[Quiz items based on charts]
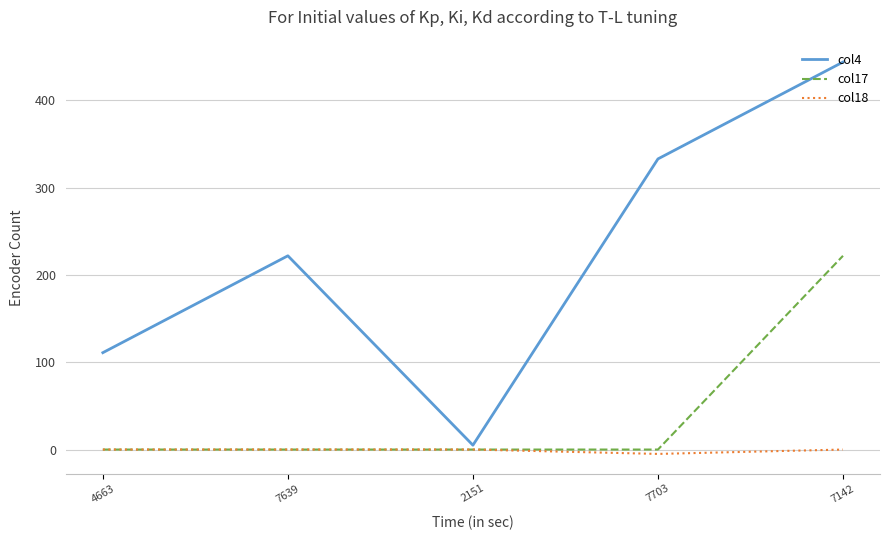

The value of col18 at 4663 is 0. True or false?

True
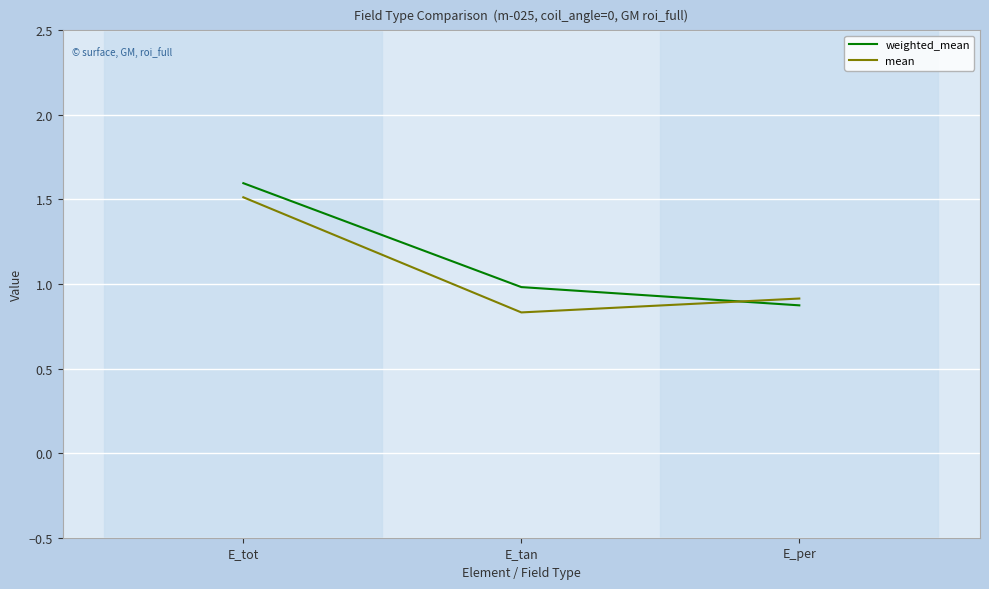

Does the chart display data point markers on the line(s)?

No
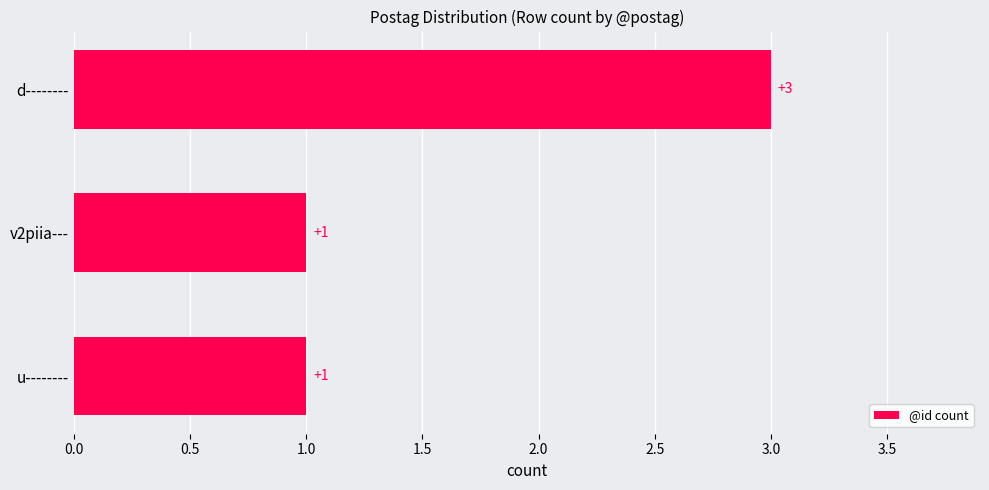

How many values exceed 1?

1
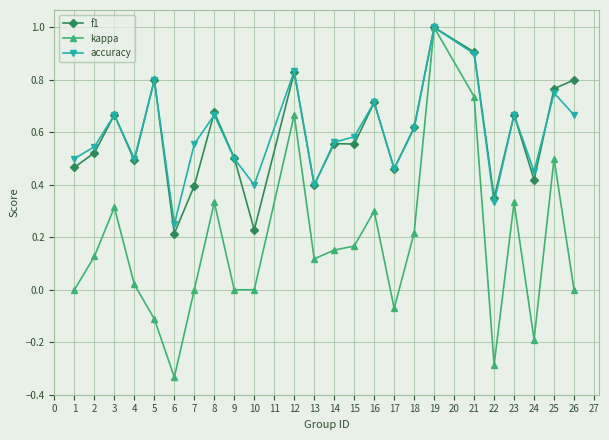

Does the chart display data point markers on the line(s)?

Yes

**What is needed**
Copy out, word for word, everything from the line containing "How many values exceed 1?" down to the end of the records, leaving out the pictures.

**Task response**
How many values exceed 1?

1

Does the chart display data point markers on the line(s)?

Yes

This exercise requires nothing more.